THE CHEMICAL COMPOSITION OF EARTHWORM CASTS

Abstract
Samples of earthworm casts and of unworked soil from several depths were collected from a cultivated field and from 4 forested areas and subjected to chemical and mechanical analyses. At the time of sampling, the field soil contained approx. 3 casts to the sq. ft., averaging 2 ounces each, or 16,000 lb. to the acre. In the field soil, casts contained less exchangeable H and a lower clay content than the 0 to 6-inch layer; but the casts had higher pH values and were higher in total and nitrate N, organic matter, total and exchangeable Ca, exchangeable K and Mg, available P, base capacity, base saturation, and moisture equivalent. Total Mg was about equal in all samples. Forest soil samples showed similar but even more striking results. Forest soil casts were higher in N, organic C, and exchangeable Ca, and had a higher moisture equivalent than the casts from the field soil.
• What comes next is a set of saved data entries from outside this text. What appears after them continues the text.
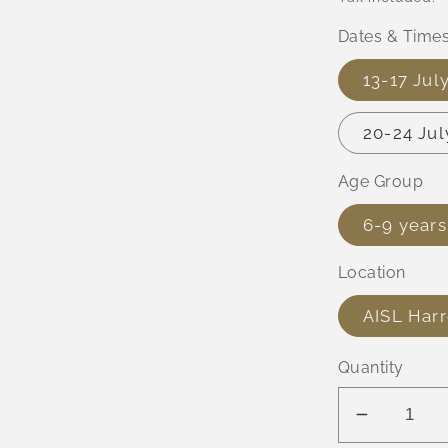
Dates & Time
13-17 Ju
20-24 Ju
Age Group
6-9 years
Location
AISL Har
Quantity
Decreas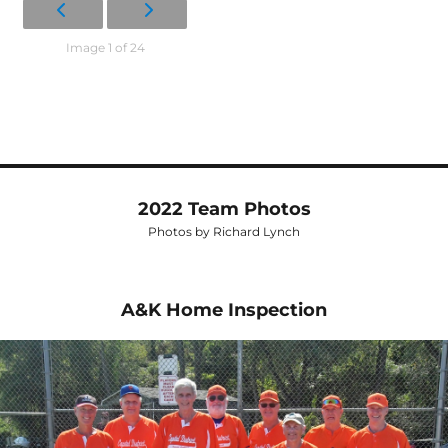
Image 1 of 24
2022 Team Photos
Photos by Richard Lynch
A&K Home Inspection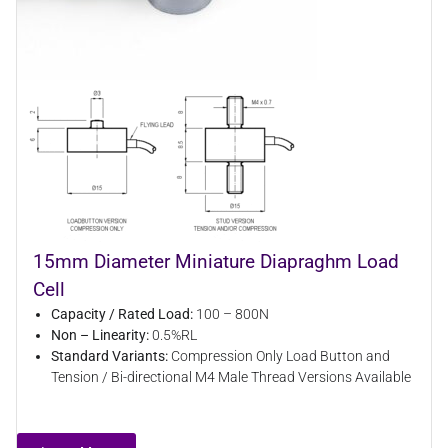
15mm Diameter Miniature Diapraghm Load
Cell
Capacity / Rated Load:
100 – 800N
Non – Linearity:
0.5%RL
Standard Variants:
Compression Only Load Button and
Tension / Bi-directional M4 Male Thread Versions Available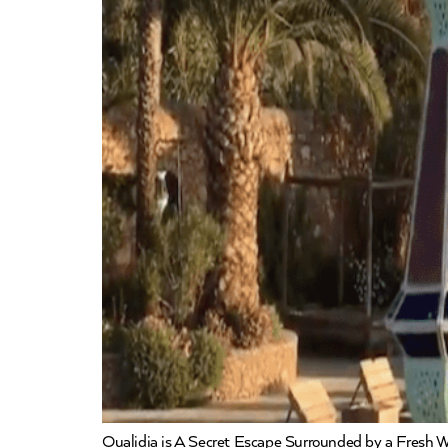
Oualidia is A Secret Escape Surrounded by a Fresh Wa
These changes in composition as the results of earthworm activity are due chiefly to the intimate mixing of plant and animal remains with mineral soil in the digestive tract of the worm and to the action of digestive secretions on the mixture. That earthworms are beneficial to the soil has been established. Conditions favorable to the worms, however, are at the same time favorable to plant growth, and quantitative measurements under field conditions of the part the worms play in crop production have not as yet been obtained.